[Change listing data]
+ + +
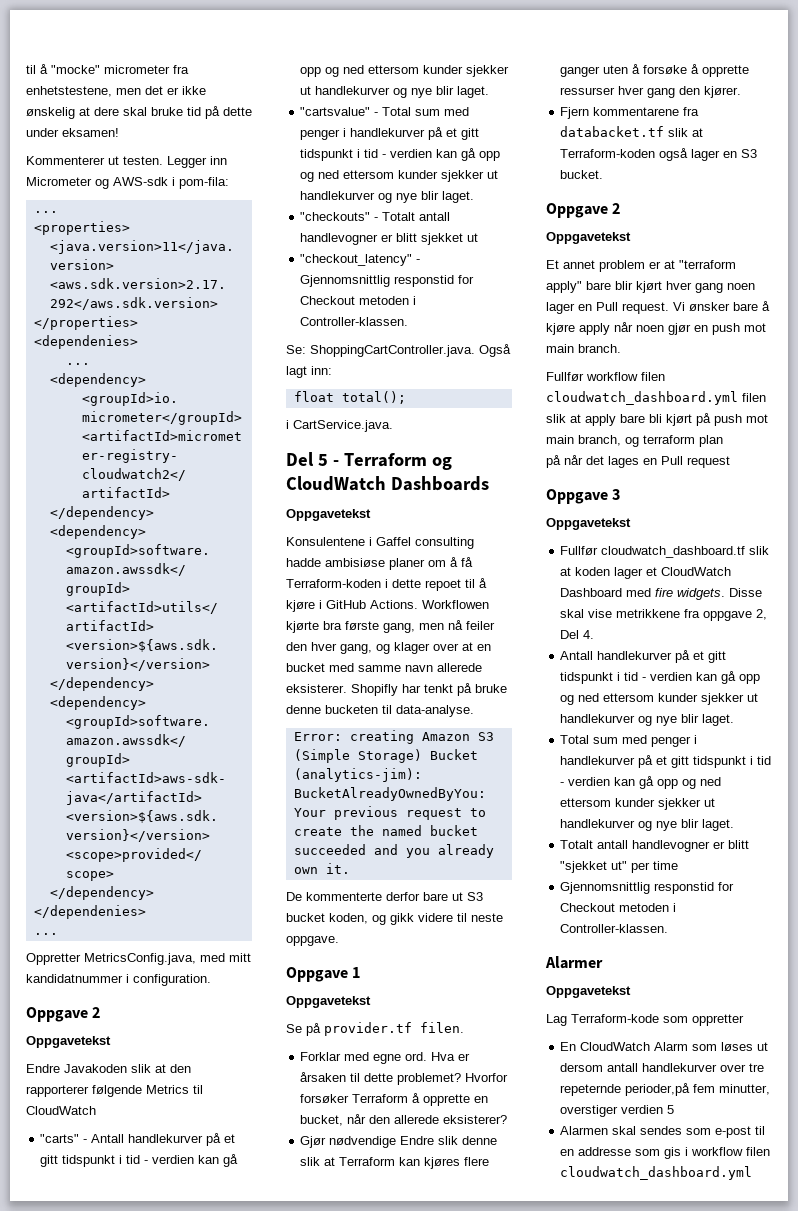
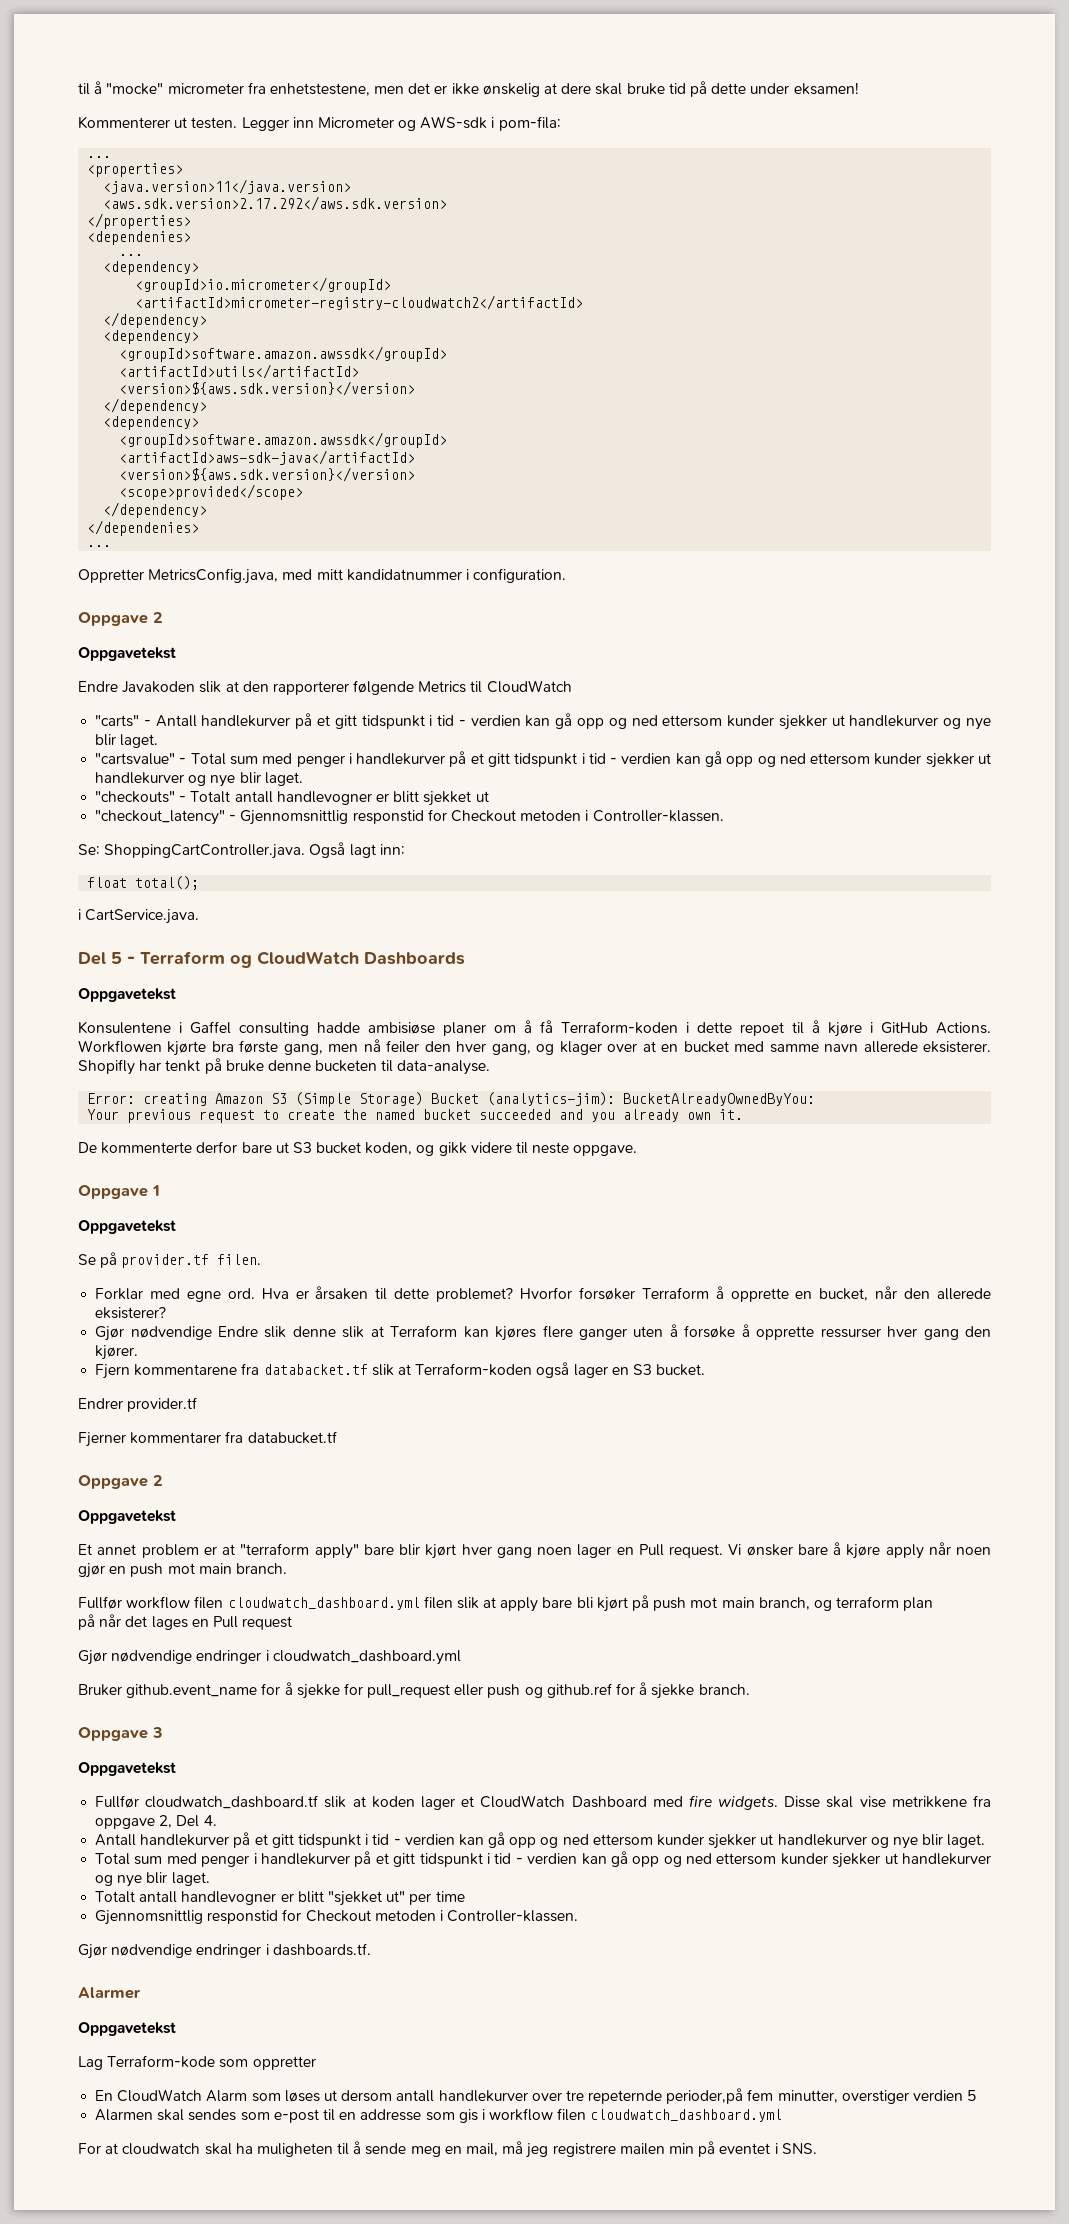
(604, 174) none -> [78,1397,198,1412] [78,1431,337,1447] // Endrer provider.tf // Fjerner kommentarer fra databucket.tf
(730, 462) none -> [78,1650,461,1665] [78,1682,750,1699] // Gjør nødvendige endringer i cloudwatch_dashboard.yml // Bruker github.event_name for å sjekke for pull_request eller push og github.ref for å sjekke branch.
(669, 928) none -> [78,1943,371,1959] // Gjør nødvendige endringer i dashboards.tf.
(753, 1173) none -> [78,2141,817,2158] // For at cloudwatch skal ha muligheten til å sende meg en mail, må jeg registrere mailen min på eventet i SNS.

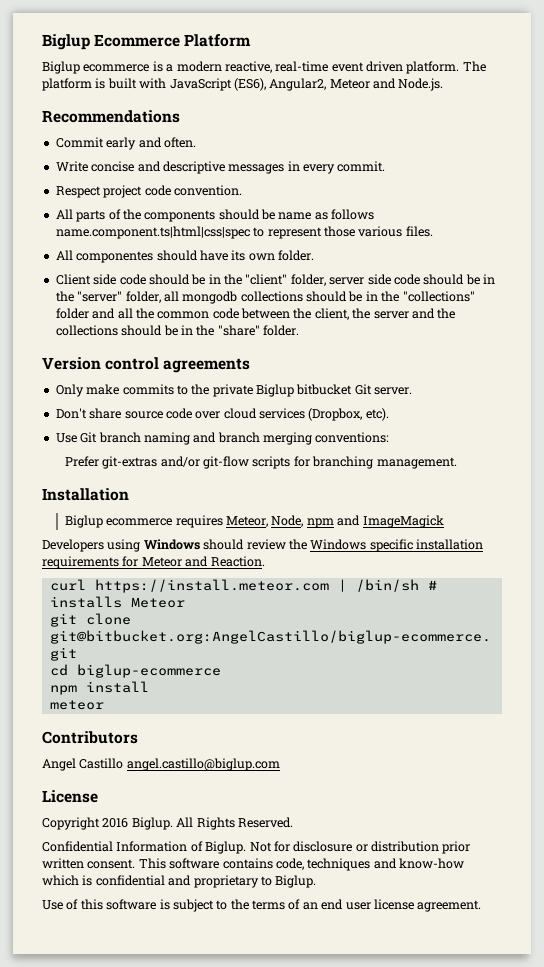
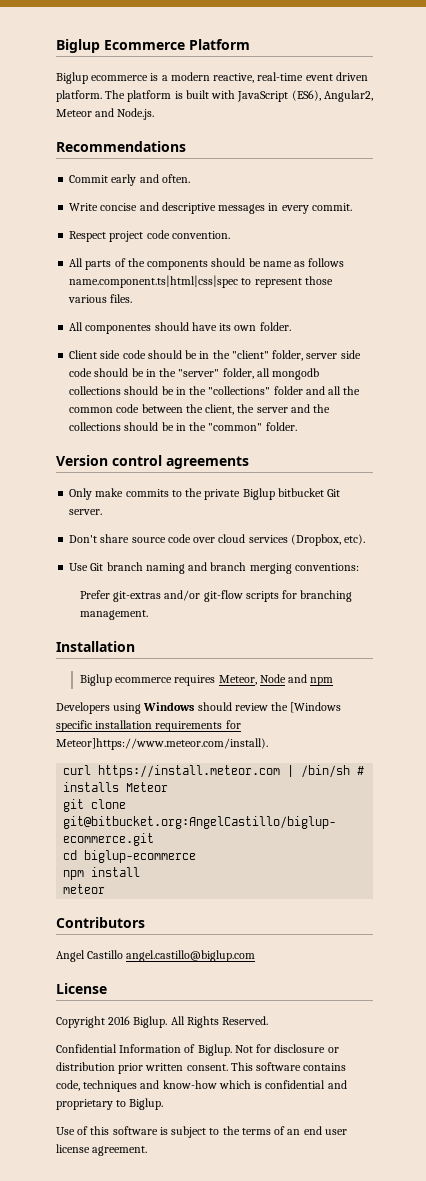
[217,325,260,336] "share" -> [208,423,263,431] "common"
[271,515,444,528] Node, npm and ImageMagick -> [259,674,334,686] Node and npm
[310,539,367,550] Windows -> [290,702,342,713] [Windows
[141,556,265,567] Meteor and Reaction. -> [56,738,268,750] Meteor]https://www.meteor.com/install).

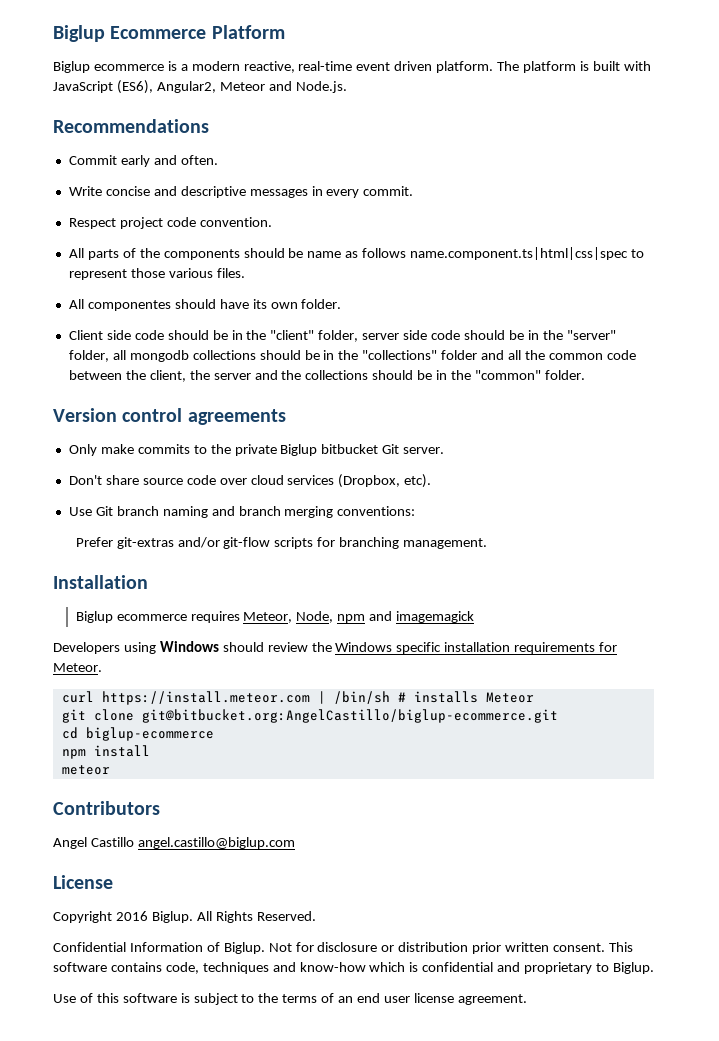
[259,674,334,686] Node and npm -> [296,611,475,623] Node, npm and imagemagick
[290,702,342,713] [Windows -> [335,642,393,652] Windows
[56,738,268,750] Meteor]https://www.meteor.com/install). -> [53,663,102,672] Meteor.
+ + +
_TASK DESCRIPTION:_ All entries need to be duplicated exactly, apart from the images.

_ANSWER TO THE EXERCISE:_
(604, 174) none -> [78,1397,198,1412] [78,1431,337,1447] // Endrer provider.tf // Fjerner kommentarer fra databucket.tf
(730, 462) none -> [78,1650,461,1665] [78,1682,750,1699] // Gjør nødvendige endringer i cloudwatch_dashboard.yml // Bruker github.event_name for å sjekke for pull_request eller push og github.ref for å sjekke branch.
(669, 928) none -> [78,1943,371,1959] // Gjør nødvendige endringer i dashboards.tf.
(753, 1173) none -> [78,2141,817,2158] // For at cloudwatch skal ha muligheten til å sende meg en mail, må jeg registrere mailen min på eventet i SNS.

[217,325,260,336] "share" -> [208,423,263,431] "common"
[271,515,444,528] Node, npm and ImageMagick -> [259,674,334,686] Node and npm
[310,539,367,550] Windows -> [290,702,342,713] [Windows
[141,556,265,567] Meteor and Reaction. -> [56,738,268,750] Meteor]https://www.meteor.com/install).

[259,674,334,686] Node and npm -> [296,611,475,623] Node, npm and imagemagick
[290,702,342,713] [Windows -> [335,642,393,652] Windows
[56,738,268,750] Meteor]https://www.meteor.com/install). -> [53,663,102,672] Meteor.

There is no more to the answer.